As police duties are largely delegated to Germany's states, each of the 16 states can form its own policies on whether to contact residents whose names appear on "enemy lists."
But police and the Interior Ministry are acting negligently if they do not inform people they could be targets because, according to Helga Seyb of ReachOut, an organization in Berlin that supports victims of far-right and xenophobic violence, the lists do represent a threat.
"Data is being collected and this information is, of course, supposed to be used," she told DW. "Maybe this is not dangerous right now, but in the future it could be."
Read more: Germany: AfD's anti-refugee Facebook video sparks massive incitement probe
How dangerous are the lists?
Funke, the political scientist, said he thinks the risk for the people on the lists varies from list to list and from person to person. For a list with 25,000 names on it, like the one created after a hack, not everyone is in danger, he said.
But being identified by name and address on a smaller list — like Wewillgetyouall — poses a more significant threat, he added.
"They are […] presumably in immediate danger," Funke said. "If the security authorities were good at their jobs, they would see it this way,"

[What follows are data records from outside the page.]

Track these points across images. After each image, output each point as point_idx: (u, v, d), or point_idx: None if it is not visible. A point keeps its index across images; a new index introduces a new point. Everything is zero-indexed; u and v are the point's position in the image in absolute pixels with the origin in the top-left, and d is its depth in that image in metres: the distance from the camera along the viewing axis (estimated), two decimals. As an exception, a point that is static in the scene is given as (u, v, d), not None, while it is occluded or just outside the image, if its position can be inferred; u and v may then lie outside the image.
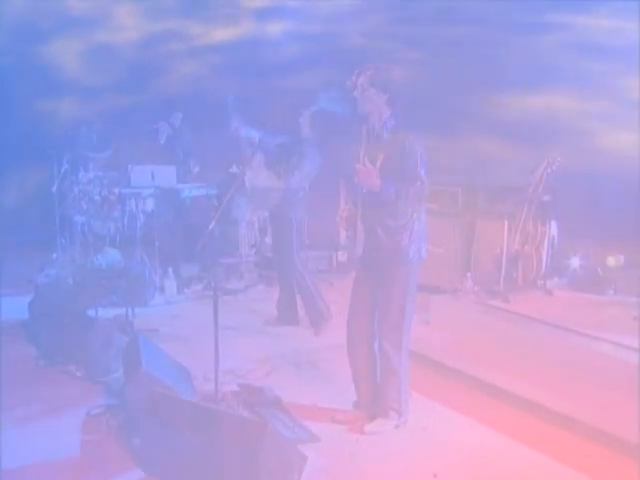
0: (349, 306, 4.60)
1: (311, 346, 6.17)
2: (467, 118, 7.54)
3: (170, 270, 7.81)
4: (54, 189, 7.94)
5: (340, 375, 5.34)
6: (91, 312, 6.43)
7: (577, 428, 4.42)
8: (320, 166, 6.39)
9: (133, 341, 4.85)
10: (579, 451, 4.22)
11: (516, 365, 5.03)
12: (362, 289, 4.50)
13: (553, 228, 6.30)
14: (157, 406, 3.86)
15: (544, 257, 6.08)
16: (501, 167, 7.36)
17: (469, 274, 5.93)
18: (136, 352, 4.54)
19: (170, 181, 7.90)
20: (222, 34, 10.62)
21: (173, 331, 6.58)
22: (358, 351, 4.56)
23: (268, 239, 8.00)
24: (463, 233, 7.28)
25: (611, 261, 6.26)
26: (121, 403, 4.62)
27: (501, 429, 4.53)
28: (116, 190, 7.67)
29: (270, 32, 10.22)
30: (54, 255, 8.15)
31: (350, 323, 4.57)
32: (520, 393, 4.86)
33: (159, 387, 4.10)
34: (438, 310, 5.84)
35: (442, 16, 8.32)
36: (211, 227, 4.17)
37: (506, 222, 6.02)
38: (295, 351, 6.03)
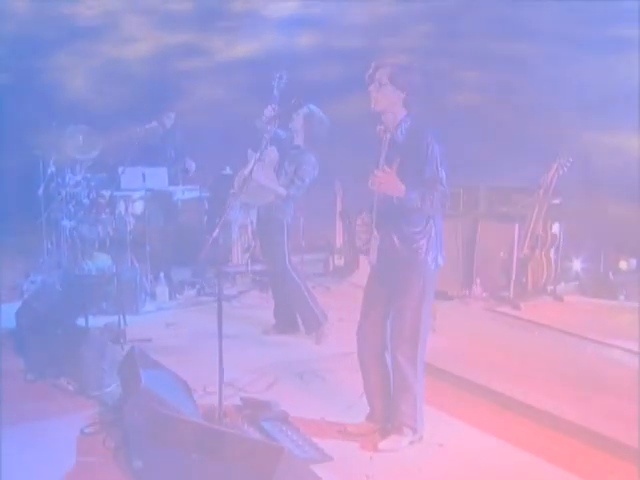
0: (360, 316, 4.34)
1: (313, 355, 5.90)
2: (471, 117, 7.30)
3: (162, 275, 7.53)
4: (40, 192, 7.63)
5: (347, 386, 5.13)
6: (81, 321, 6.20)
7: (597, 442, 4.20)
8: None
9: (130, 354, 4.56)
10: (600, 466, 3.99)
11: (530, 375, 4.86)
12: (375, 298, 4.25)
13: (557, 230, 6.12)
14: (160, 426, 3.59)
15: (554, 262, 5.89)
16: (506, 168, 7.12)
17: (478, 280, 5.70)
18: (133, 366, 4.26)
19: (162, 183, 7.61)
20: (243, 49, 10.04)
21: (167, 340, 6.30)
22: (369, 364, 4.30)
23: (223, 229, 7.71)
24: (466, 236, 7.05)
25: (623, 265, 6.07)
26: (118, 420, 4.34)
27: (520, 443, 4.28)
28: (105, 193, 7.37)
29: (298, 45, 9.63)
30: (40, 260, 7.84)
31: (361, 334, 4.32)
32: (536, 405, 4.62)
33: (161, 405, 3.82)
34: (445, 317, 5.61)
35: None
36: (215, 234, 3.89)
37: (517, 225, 5.79)
38: (297, 361, 5.75)
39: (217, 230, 3.89)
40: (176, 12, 10.39)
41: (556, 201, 5.89)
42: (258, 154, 5.50)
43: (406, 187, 3.85)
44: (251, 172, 4.57)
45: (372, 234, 4.15)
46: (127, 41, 10.27)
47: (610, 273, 5.96)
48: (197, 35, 10.20)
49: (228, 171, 8.11)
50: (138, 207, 7.68)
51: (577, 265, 6.14)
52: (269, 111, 5.80)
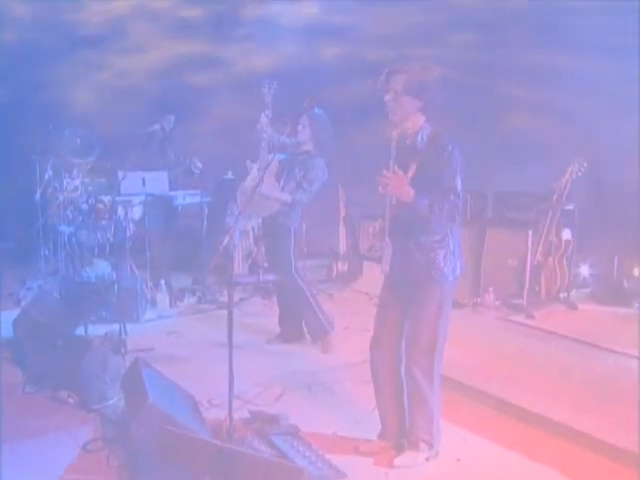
0: (374, 327, 4.17)
1: (320, 366, 5.73)
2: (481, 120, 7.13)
3: (162, 282, 7.35)
4: (37, 197, 7.45)
5: (357, 398, 4.98)
6: (80, 329, 6.03)
7: (617, 455, 4.05)
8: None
9: (133, 366, 4.39)
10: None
11: (547, 387, 4.71)
12: (389, 309, 4.08)
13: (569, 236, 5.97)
14: (169, 445, 3.42)
15: (567, 269, 5.74)
16: (512, 172, 6.97)
17: (491, 288, 5.54)
18: (139, 380, 4.09)
19: (162, 188, 7.43)
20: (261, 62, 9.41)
21: (170, 350, 6.12)
22: (383, 377, 4.13)
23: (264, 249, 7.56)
24: (474, 242, 6.90)
25: (637, 272, 5.91)
26: (122, 437, 4.17)
27: (538, 457, 4.14)
28: (105, 198, 7.20)
29: (323, 55, 9.19)
30: (37, 267, 7.66)
31: (374, 346, 4.15)
32: (554, 417, 4.47)
33: (169, 422, 3.65)
34: (458, 326, 5.39)
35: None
36: (225, 242, 3.72)
37: (529, 232, 5.62)
38: (304, 372, 5.58)
39: (227, 238, 3.72)
40: (187, 19, 9.92)
41: (569, 207, 5.73)
42: (257, 164, 5.37)
43: (417, 193, 3.68)
44: (256, 187, 4.39)
45: (385, 242, 3.98)
46: (135, 51, 9.78)
47: (624, 280, 5.81)
48: (211, 45, 9.68)
49: (230, 176, 7.94)
50: (137, 212, 7.50)
51: (589, 272, 5.98)
52: (263, 118, 5.72)
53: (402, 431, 4.15)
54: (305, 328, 6.14)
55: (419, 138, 3.84)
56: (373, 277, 8.11)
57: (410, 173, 3.73)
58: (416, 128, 3.85)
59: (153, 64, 9.81)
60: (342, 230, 8.33)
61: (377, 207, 8.27)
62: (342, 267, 8.35)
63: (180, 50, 9.81)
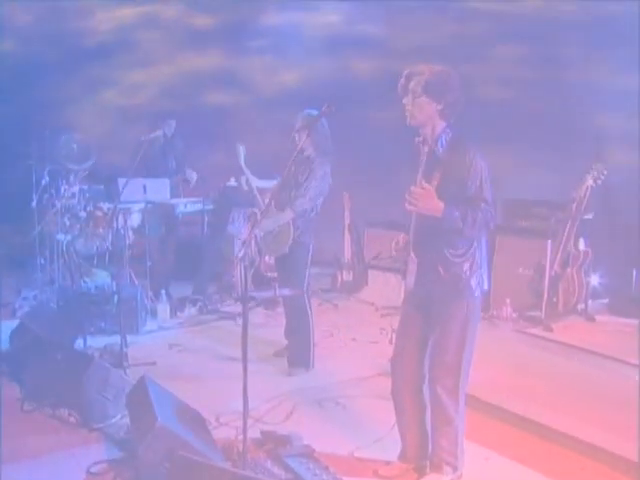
0: (395, 344, 3.96)
1: (329, 380, 5.52)
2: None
3: (163, 292, 7.13)
4: (34, 204, 7.22)
5: (371, 415, 4.79)
6: (79, 342, 5.82)
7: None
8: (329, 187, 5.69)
9: (140, 384, 4.17)
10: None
11: (571, 403, 4.52)
12: (411, 326, 3.87)
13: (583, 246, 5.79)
14: (181, 471, 3.20)
15: (585, 280, 5.56)
16: (523, 180, 6.77)
17: (508, 300, 5.34)
18: (145, 399, 3.88)
19: (163, 195, 7.22)
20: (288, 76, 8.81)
21: (172, 363, 5.89)
22: (405, 397, 3.92)
23: (268, 258, 7.35)
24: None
25: (656, 282, 5.74)
26: (128, 459, 3.95)
27: (564, 478, 3.97)
28: (104, 205, 6.98)
29: (356, 70, 8.65)
30: (34, 276, 7.42)
31: (396, 364, 3.93)
32: (580, 436, 4.27)
33: (180, 445, 3.44)
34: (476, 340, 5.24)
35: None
36: (241, 254, 3.51)
37: (550, 241, 5.43)
38: (313, 387, 5.37)
39: (242, 251, 3.50)
40: (199, 28, 9.28)
41: (588, 216, 5.55)
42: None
43: (446, 205, 3.48)
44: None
45: (409, 256, 3.78)
46: (144, 65, 9.16)
47: (644, 291, 5.65)
48: (227, 57, 8.97)
49: (233, 182, 7.72)
50: (135, 220, 7.29)
51: (600, 282, 5.79)
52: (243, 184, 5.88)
53: (424, 452, 3.95)
54: (291, 352, 5.82)
55: (439, 145, 3.65)
56: (378, 287, 8.05)
57: (434, 183, 3.53)
58: (436, 134, 3.66)
59: (164, 79, 9.27)
60: (347, 238, 8.13)
61: (383, 215, 8.20)
62: (347, 276, 8.15)
63: (194, 64, 9.24)
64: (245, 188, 5.89)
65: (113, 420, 4.60)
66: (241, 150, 5.81)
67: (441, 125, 3.64)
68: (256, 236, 7.63)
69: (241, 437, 4.28)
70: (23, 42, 9.39)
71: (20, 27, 9.49)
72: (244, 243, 3.58)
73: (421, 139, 3.74)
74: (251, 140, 6.07)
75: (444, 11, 7.94)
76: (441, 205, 3.46)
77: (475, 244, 3.66)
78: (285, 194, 5.52)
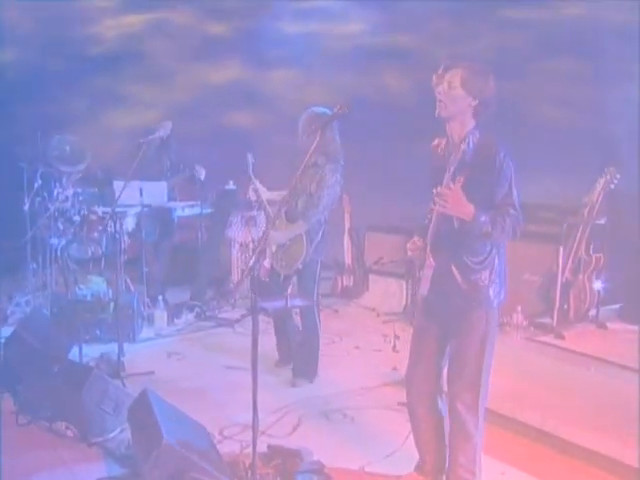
0: (410, 357, 3.78)
1: (335, 390, 5.36)
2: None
3: (160, 298, 6.95)
4: (26, 207, 7.01)
5: (380, 427, 4.66)
6: (74, 351, 5.61)
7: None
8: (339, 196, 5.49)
9: (142, 398, 3.98)
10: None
11: (589, 416, 4.35)
12: (427, 337, 3.69)
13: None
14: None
15: (596, 287, 5.42)
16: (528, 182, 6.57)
17: (519, 307, 5.19)
18: (149, 414, 3.70)
19: (160, 198, 7.02)
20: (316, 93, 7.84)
21: (171, 373, 5.71)
22: (421, 412, 3.75)
23: (267, 262, 7.16)
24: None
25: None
26: (130, 476, 3.77)
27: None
28: (98, 209, 6.79)
29: (389, 86, 8.06)
30: (26, 282, 7.22)
31: (411, 378, 3.76)
32: (599, 449, 4.12)
33: (186, 464, 3.27)
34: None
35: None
36: (251, 264, 3.33)
37: (561, 247, 5.28)
38: (319, 397, 5.21)
39: (253, 259, 3.33)
40: (214, 37, 8.54)
41: (600, 221, 5.40)
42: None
43: (476, 209, 3.32)
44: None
45: (426, 261, 3.61)
46: (154, 79, 8.37)
47: (657, 297, 5.51)
48: (245, 69, 8.21)
49: (231, 186, 7.55)
50: (130, 224, 7.09)
51: (613, 288, 5.65)
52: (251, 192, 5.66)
53: (442, 466, 3.78)
54: (297, 362, 5.62)
55: (465, 145, 3.47)
56: (379, 292, 7.91)
57: (458, 185, 3.35)
58: (464, 132, 3.48)
59: (177, 96, 8.55)
60: (347, 242, 7.97)
61: (384, 218, 8.03)
62: (347, 281, 7.99)
63: (210, 78, 8.60)
64: (253, 198, 5.68)
65: (112, 434, 4.41)
66: (249, 159, 5.59)
67: (471, 123, 3.47)
68: (253, 240, 7.56)
69: (247, 451, 4.18)
70: (22, 50, 8.98)
71: (20, 34, 9.08)
72: (255, 252, 3.40)
73: (445, 139, 3.57)
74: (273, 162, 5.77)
75: (479, 20, 7.46)
76: (471, 208, 3.29)
77: (495, 250, 3.50)
78: (295, 203, 5.31)
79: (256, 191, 5.51)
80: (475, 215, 3.28)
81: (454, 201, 3.28)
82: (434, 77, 3.46)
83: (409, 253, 3.66)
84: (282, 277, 5.37)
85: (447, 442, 3.72)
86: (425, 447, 3.82)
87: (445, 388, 3.69)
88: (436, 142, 3.66)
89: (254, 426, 3.46)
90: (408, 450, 4.02)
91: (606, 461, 4.06)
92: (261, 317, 7.15)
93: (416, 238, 3.67)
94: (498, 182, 3.37)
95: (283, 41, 8.51)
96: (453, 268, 3.49)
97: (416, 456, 3.90)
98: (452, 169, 3.46)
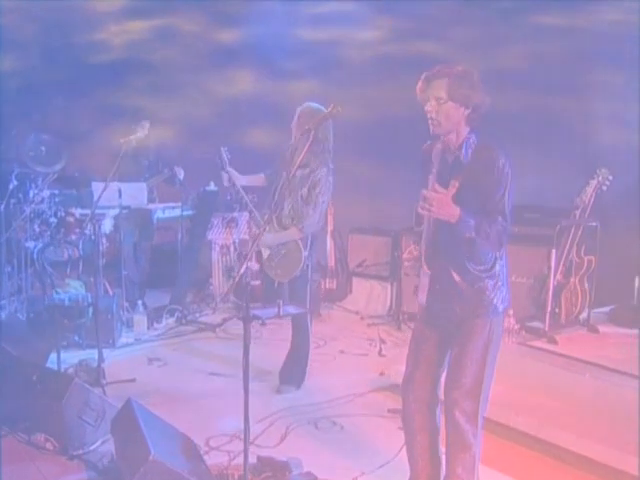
0: (407, 366, 3.64)
1: (322, 397, 5.21)
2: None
3: (140, 302, 6.77)
4: (1, 209, 6.80)
5: (372, 437, 4.53)
6: (52, 358, 5.42)
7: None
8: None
9: (126, 409, 3.82)
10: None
11: (585, 423, 4.25)
12: (425, 345, 3.55)
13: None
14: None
15: (588, 290, 5.34)
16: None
17: (511, 311, 5.08)
18: (134, 427, 3.53)
19: (140, 200, 6.84)
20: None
21: (153, 380, 5.54)
22: (418, 422, 3.61)
23: (252, 264, 7.00)
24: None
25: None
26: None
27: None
28: (76, 211, 6.60)
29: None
30: (1, 287, 7.00)
31: (408, 385, 3.62)
32: (596, 457, 4.02)
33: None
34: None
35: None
36: (243, 270, 3.19)
37: (554, 250, 5.19)
38: (306, 405, 5.06)
39: (244, 266, 3.18)
40: (225, 45, 7.84)
41: (594, 223, 5.32)
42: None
43: (463, 212, 3.18)
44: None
45: (421, 270, 3.48)
46: (162, 93, 7.67)
47: (646, 300, 5.45)
48: (261, 82, 7.47)
49: (212, 187, 7.38)
50: (107, 226, 6.90)
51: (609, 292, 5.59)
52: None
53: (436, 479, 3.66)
54: (286, 368, 5.43)
55: (463, 151, 3.34)
56: (363, 295, 7.79)
57: (452, 190, 3.22)
58: (460, 140, 3.35)
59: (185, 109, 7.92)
60: (330, 244, 7.82)
61: (367, 220, 7.90)
62: (330, 284, 7.84)
63: (224, 92, 7.98)
64: (227, 184, 5.44)
65: (93, 446, 4.24)
66: (224, 154, 5.37)
67: (465, 130, 3.34)
68: (234, 242, 7.39)
69: (235, 463, 4.04)
70: (24, 58, 8.57)
71: (21, 41, 8.70)
72: (244, 257, 3.26)
73: (439, 146, 3.44)
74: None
75: (511, 27, 6.97)
76: (457, 210, 3.15)
77: (498, 257, 3.38)
78: (286, 207, 5.14)
79: (229, 179, 5.29)
80: (461, 217, 3.15)
81: (439, 204, 3.15)
82: (417, 91, 3.30)
83: (405, 263, 3.53)
84: (276, 283, 5.18)
85: (444, 452, 3.59)
86: (420, 459, 3.67)
87: (442, 396, 3.57)
88: (427, 145, 3.53)
89: (245, 438, 3.32)
90: (402, 461, 3.88)
91: (604, 469, 3.97)
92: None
93: (413, 247, 3.54)
94: (494, 189, 3.24)
95: (299, 49, 7.97)
96: (454, 275, 3.37)
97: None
98: (443, 173, 3.32)
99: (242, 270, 3.18)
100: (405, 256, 3.54)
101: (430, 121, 3.30)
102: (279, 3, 7.98)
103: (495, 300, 3.36)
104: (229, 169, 5.28)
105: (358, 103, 7.11)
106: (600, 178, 5.08)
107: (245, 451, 3.35)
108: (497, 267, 3.36)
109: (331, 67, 7.90)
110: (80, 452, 4.19)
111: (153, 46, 8.06)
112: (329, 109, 3.54)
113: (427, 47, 7.23)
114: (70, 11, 8.60)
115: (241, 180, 5.44)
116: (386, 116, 7.27)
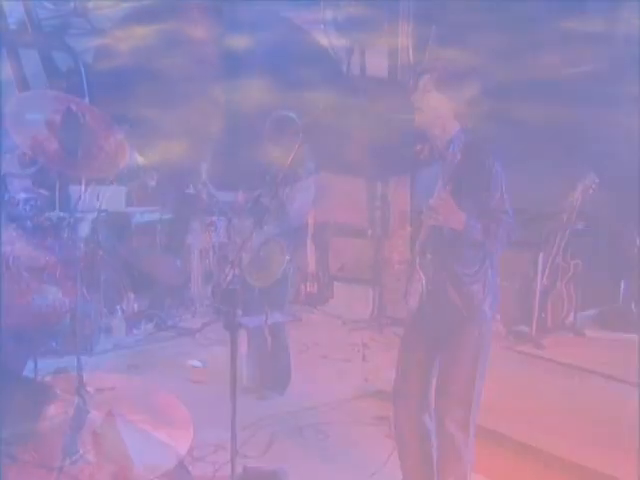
0: (397, 373, 3.57)
1: (306, 403, 5.13)
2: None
3: (118, 308, 6.64)
4: (-24, 213, 6.63)
5: (358, 444, 4.47)
6: (29, 366, 5.28)
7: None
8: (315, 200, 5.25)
9: (108, 422, 3.71)
10: None
11: (574, 428, 4.24)
12: (416, 352, 3.49)
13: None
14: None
15: (575, 294, 5.31)
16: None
17: (498, 316, 5.04)
18: (117, 441, 3.43)
19: (119, 204, 6.72)
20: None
21: (133, 388, 5.39)
22: (408, 431, 3.54)
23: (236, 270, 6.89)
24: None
25: (646, 294, 5.54)
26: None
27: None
28: (53, 214, 6.44)
29: None
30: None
31: (399, 393, 3.56)
32: (586, 463, 4.01)
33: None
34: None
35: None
36: (230, 277, 3.10)
37: (541, 254, 5.15)
38: (290, 412, 4.98)
39: (232, 272, 3.09)
40: (236, 52, 7.16)
41: (580, 226, 5.30)
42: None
43: (467, 217, 3.14)
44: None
45: (414, 275, 3.41)
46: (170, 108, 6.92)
47: (632, 304, 5.42)
48: (277, 92, 6.62)
49: (191, 190, 7.26)
50: (86, 230, 6.76)
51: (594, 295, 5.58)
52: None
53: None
54: (267, 374, 5.37)
55: (450, 149, 3.28)
56: (345, 299, 7.71)
57: (447, 194, 3.16)
58: (446, 137, 3.29)
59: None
60: (311, 248, 7.74)
61: (349, 222, 7.81)
62: (311, 288, 7.76)
63: (232, 100, 7.34)
64: (204, 198, 5.39)
65: (74, 457, 4.11)
66: (203, 169, 5.28)
67: (454, 128, 3.28)
68: (214, 246, 7.29)
69: (220, 474, 3.94)
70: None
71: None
72: (231, 264, 3.17)
73: (428, 146, 3.38)
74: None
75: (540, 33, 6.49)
76: (463, 216, 3.11)
77: (488, 262, 3.32)
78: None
79: (208, 193, 5.21)
80: (466, 223, 3.10)
81: (446, 212, 3.10)
82: (409, 85, 3.28)
83: (396, 266, 3.47)
84: (257, 290, 5.07)
85: (435, 462, 3.53)
86: (412, 467, 3.62)
87: (433, 404, 3.50)
88: (419, 147, 3.47)
89: (232, 450, 3.23)
90: (392, 469, 3.81)
91: (594, 475, 3.95)
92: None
93: (403, 249, 3.48)
94: (489, 187, 3.20)
95: (314, 57, 7.45)
96: (445, 281, 3.32)
97: (398, 476, 3.70)
98: (441, 177, 3.27)
99: (229, 278, 3.08)
100: (398, 259, 3.48)
101: (415, 111, 3.26)
102: (293, 8, 7.62)
103: (484, 306, 3.31)
104: (209, 185, 5.23)
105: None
106: (587, 182, 5.06)
107: (232, 465, 3.25)
108: (486, 271, 3.31)
109: (346, 76, 7.67)
110: (61, 464, 4.07)
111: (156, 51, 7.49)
112: (309, 119, 3.48)
113: (452, 53, 6.52)
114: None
115: (221, 195, 5.39)
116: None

Neugebauer said he and other people on the lists are angry over the lack of action from the police and government officials.
"We have been let down and left to our own devices by the authorities," Neugebauer said. "The Interior Ministry did not recognize and continues to deny what a danger these lists pose. That's a huge scandal."
Rather than relying on authorities for support, he reached out to other people listed on Wewillgetyouall. That informal support group, he said, helped him the most in dealing with the emotional strain of reading his name on a far-right extremist "enemy list."